Really appreciate this kind of business analysis depth and would appreciate more. Short and medium term this is absolutely correct on McKesson’s fundamentals. Long term Amazon and other leading logistics technology companies will crush this business. Cost of delivery will follow a downward exponential curve shortly and it will be automated with ability to support the complexity Vitaliy highlights. There is one otherfactor that makes me certain of this…how does it feel to be old or ailing or both and waiting in line at the pharmacy? Delivered to your door with a video on usage and a pharmacist available instantly for teleconference beats that so bad it’s like the UFC fight finish you can’t bear to watch.

tedr01
tedr01
6 years ago

Agreed.

Advancingtime
Advancingtime
6 years ago

Noyhing can justify Amazon’s stock price.Amazon is ready to launch a delivery service for businesses that would compete toe to toe with United Parcel Service Inc. and FedEx Corp. The delivery arm of Amazon will be named “Shipping with Amazon,” or SWA.

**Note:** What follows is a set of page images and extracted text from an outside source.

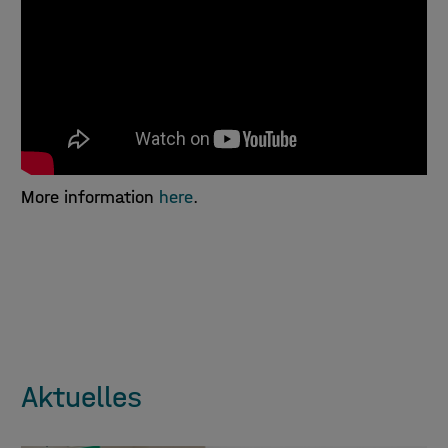
More information
here
.
Aktuelles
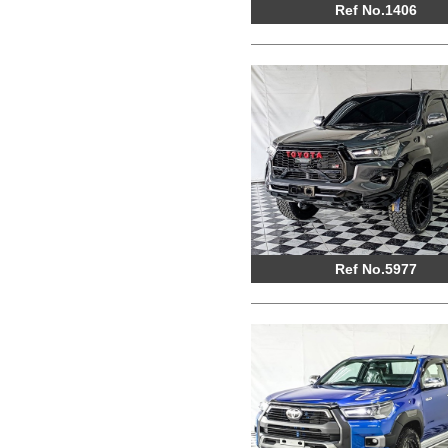
Ref No.1406
Ref No.5977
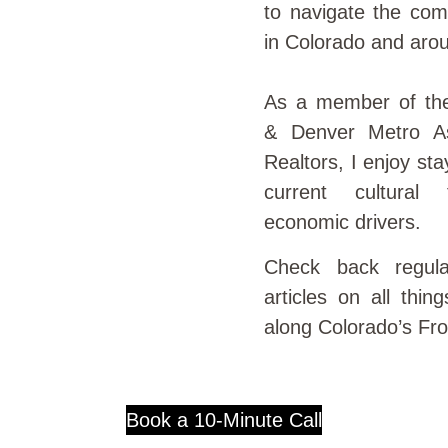
to navigate the com
in Colorado and aro
As a member of th
& Denver Metro As
Realtors, I enjoy st
current cultural
economic drivers.
Check back regula
articles on all thin
along Colorado’s Fr
Book a 10-Minute Call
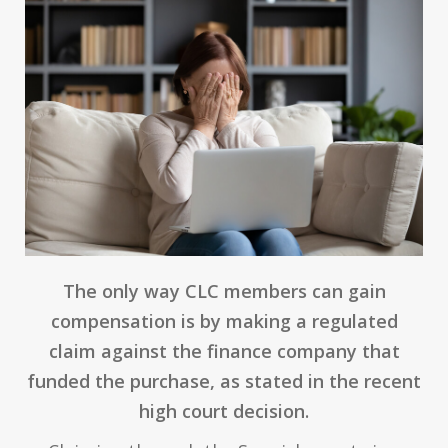
The only way CLC members can gain
compensation is by making a regulated
claim against the finance company that
funded the purchase, as stated in the recent
high court decision.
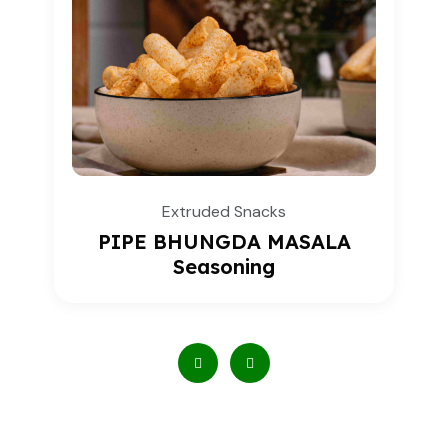
Extruded Snacks
PIPE BHUNGDA MASALA
Seasoning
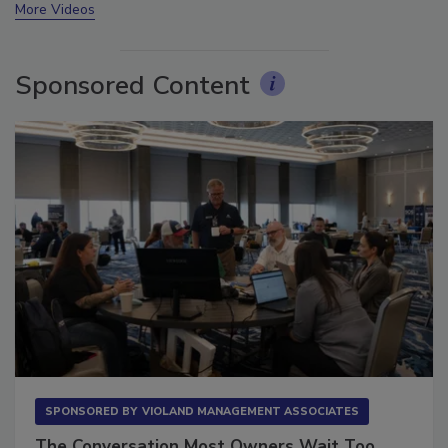
More Videos
Sponsored Content
SPONSORED BY
VIOLAND MANAGEMENT ASSOCIATES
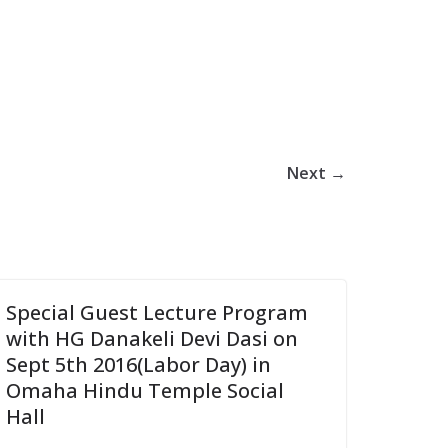
Next →
Special Guest Lecture Program
with HG Danakeli Devi Dasi on
Sept 5th 2016(Labor Day) in
Omaha Hindu Temple Social
Hall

The idea Amazon is entering into this part of the business world should force any logical investor to question why their stock is trading at a PE 300 time future earnings. It is insane to think any “delivery company” can ever be worth such a high multiple. More on this bad idea in the article below.

link to brucewilds.blogspot.com

tedr01
tedr01
6 years ago

It is a truly amazing article. Thanks for sharing this article Mish.